The thing is, my dad knew where everything was located in this confused environment. The place only got organized and tidied up when myself, or my brothers, would take the time to put everything in an accessible way. This made dad really happy, and it gave us a taste for appreciating that old garage and all the precious things it housed.

There were no small engine mechanics around, so people like my dad had to learn to service motors and machinery on their own. As kids, my siblings and I grew up learning about ‘Pee-mah-eh-kan’, the thing that turns. It’s our Cree word for wrench or screw driver. There was also the word ‘Mah-koosh-chee-gan’, the thing that clamps, the Cree word for pliers.

Dad also collected old farm tractors, as well as implements and attachments to make use of those old machines. At one point he bought an aging sawmill and a planing machine that could be powered with the ‘power take-off’ (PTO) of a tractor. He rebuilt, serviced and maintained all these things on his own.

When his tractors broke down with a serious problem he sought the expertise and skill of his nephew, Robert Kataquapit, who was a self taught mechanic and capable of disassembling, fixing and rejuvenating old trucks and cars with nothing but a basic tool kit and a vehicle ramp made of logs. As kids, we often curiously went by his outdoor shop to watch him remove whole engines or transmissions.

One summer, dad hired Robert to work on his old John Deere farm tractor to repair the transmission. My younger siblings and I watched from the sidelines as dad, Robert, my older brothers and several Elders dissected the old green tractor.

It was like watching a play set on the stage of characters and machinery.  The group used blocks, logs, chains, ropes and brute force to move the heavy metal pieces around. All dad had in terms of documentation was a couple of pages someone had given him with diagrams of the inner workings of the metal parts. Tools lay scattered around everywhere and no one kept track of the nuts, bolts and screws that came off. Yet, somehow magically these fasteners and bits came back together as the show moved on.

The cast of characters all provided their tidbits of knowledge so that the old tractor slowly rose from the dead and was resurrected.
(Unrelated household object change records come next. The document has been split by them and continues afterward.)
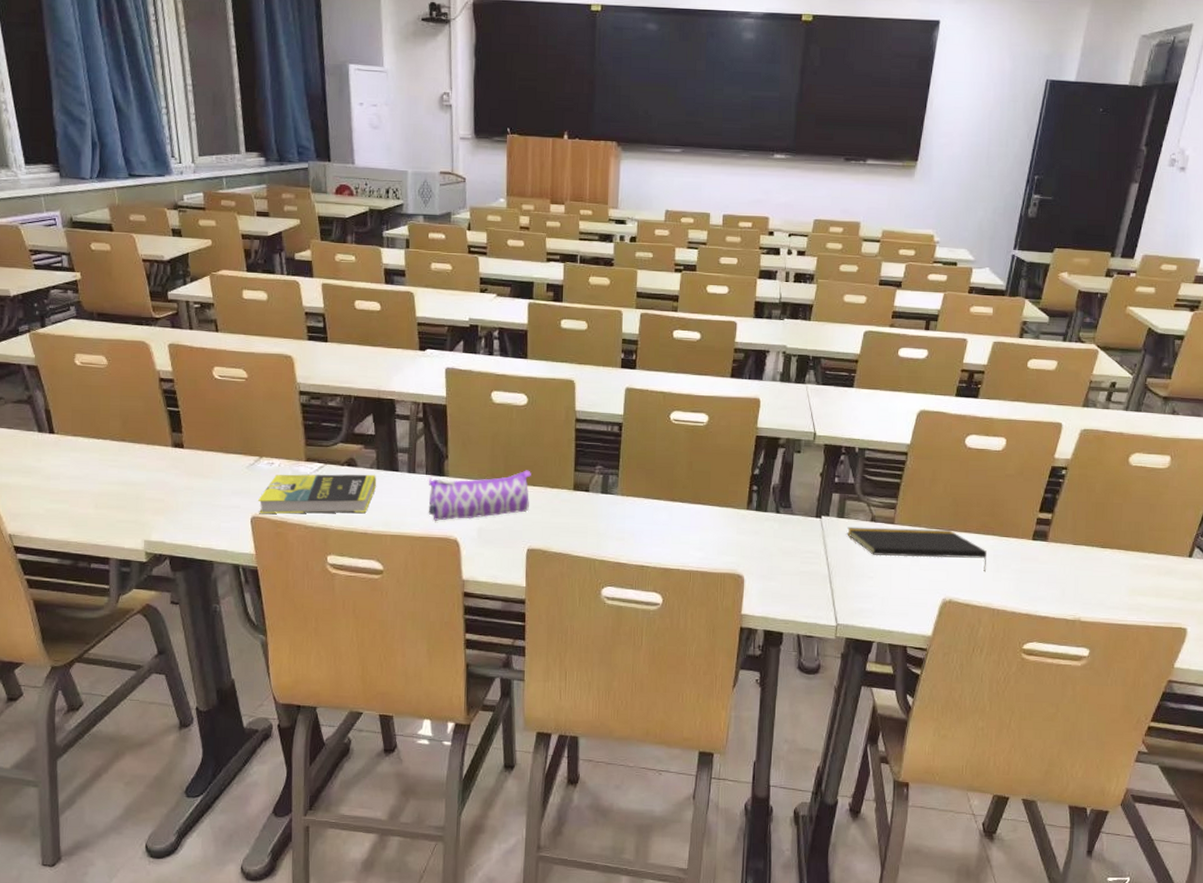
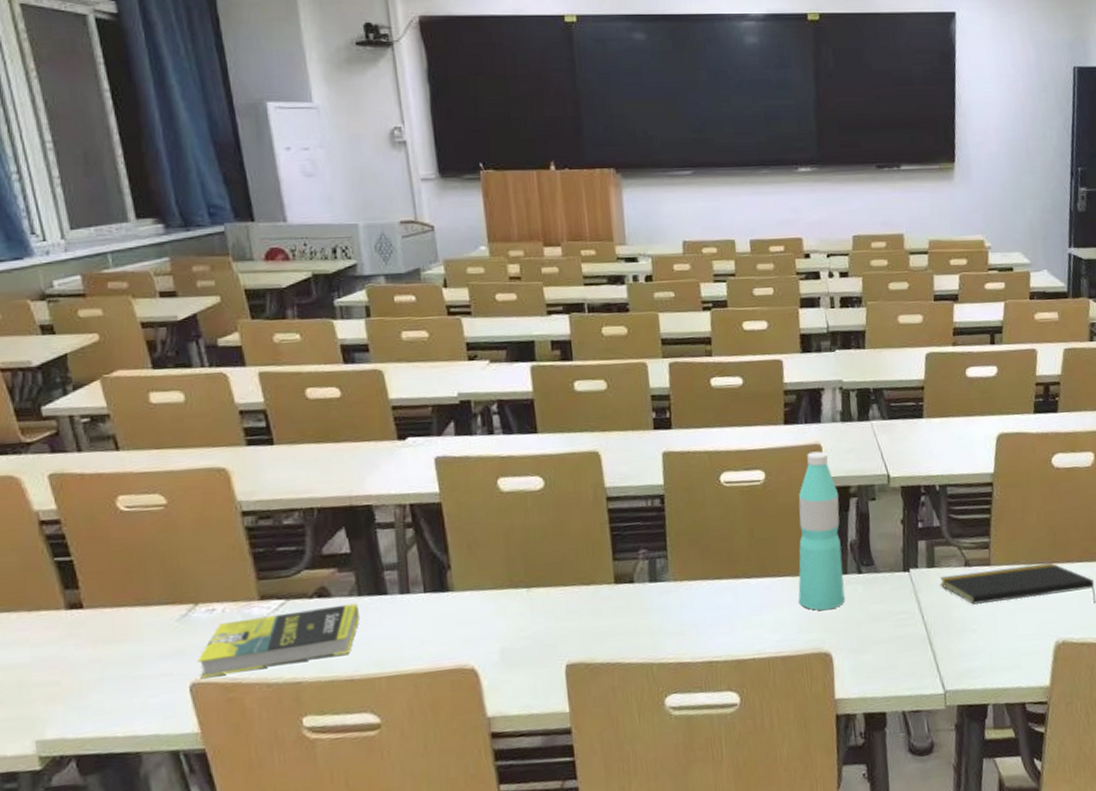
pencil case: present [428,470,531,521] -> none [429,567,562,649]
water bottle: none [723,404,770,540] -> present [798,451,845,611]

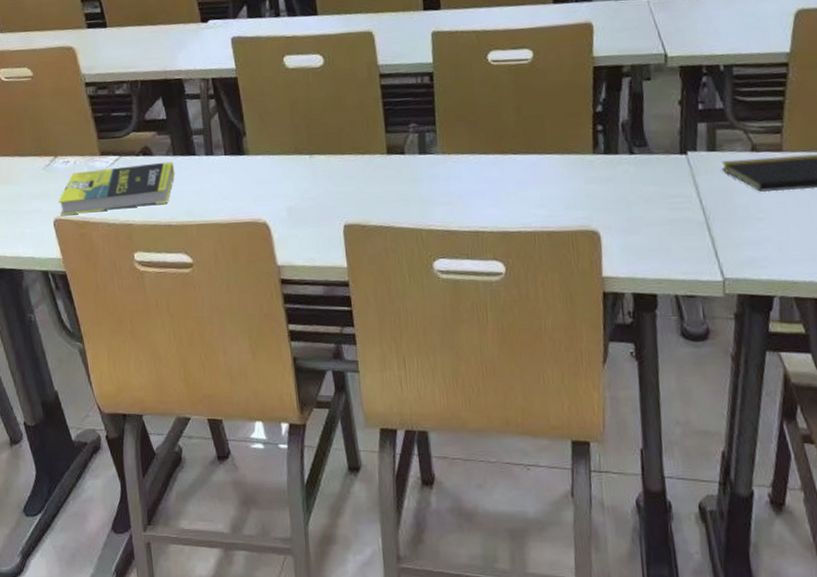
water bottle: present [798,451,845,611] -> none [565,30,615,189]

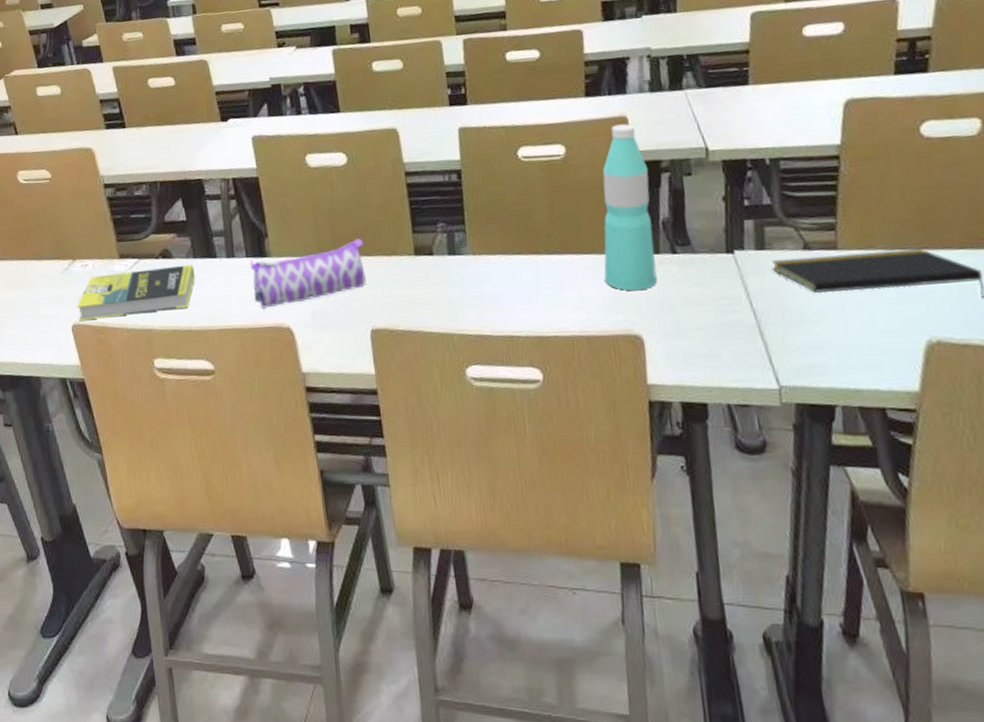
pencil case: none [228,137,340,204] -> present [250,238,366,308]
water bottle: none [565,30,615,189] -> present [602,123,657,291]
Much of the progress was through trial and error and featured much excitement, verbal collaboration and a lot of laughter.

The play was often stopped as new challenges arose and frustration ebbed and flowed as either something went wrong, things got lost or a part just didn’t fit. Cree mechanics share one thing in common with all mechanics in that they vent with a lot of creative Indigenous swearing in our Cree language.

These past few nights in my rustic garage  I felt like I was reliving those days back in Attawapiskat that starred Robert, my dad, some Elders and my siblings in the quest of bringing some machine back to life. The smell of the oil, the grease on my palms and the feel of the cold metal tools in my hands took me back to those early days. 

In my case in the here and now I had plenty of help with a shop manual, internet tutorials on YouTube and endless mechanic forums all concerning my Honda. Still, I owe any skill I have to all those Cree mechanics, my father Marius and my cousin Robert who taught me that you have to be willing to learn from your mistakes, ready to take a risk and always have an enthusiasm and the self confidence to want to maintain all your own machines yourself.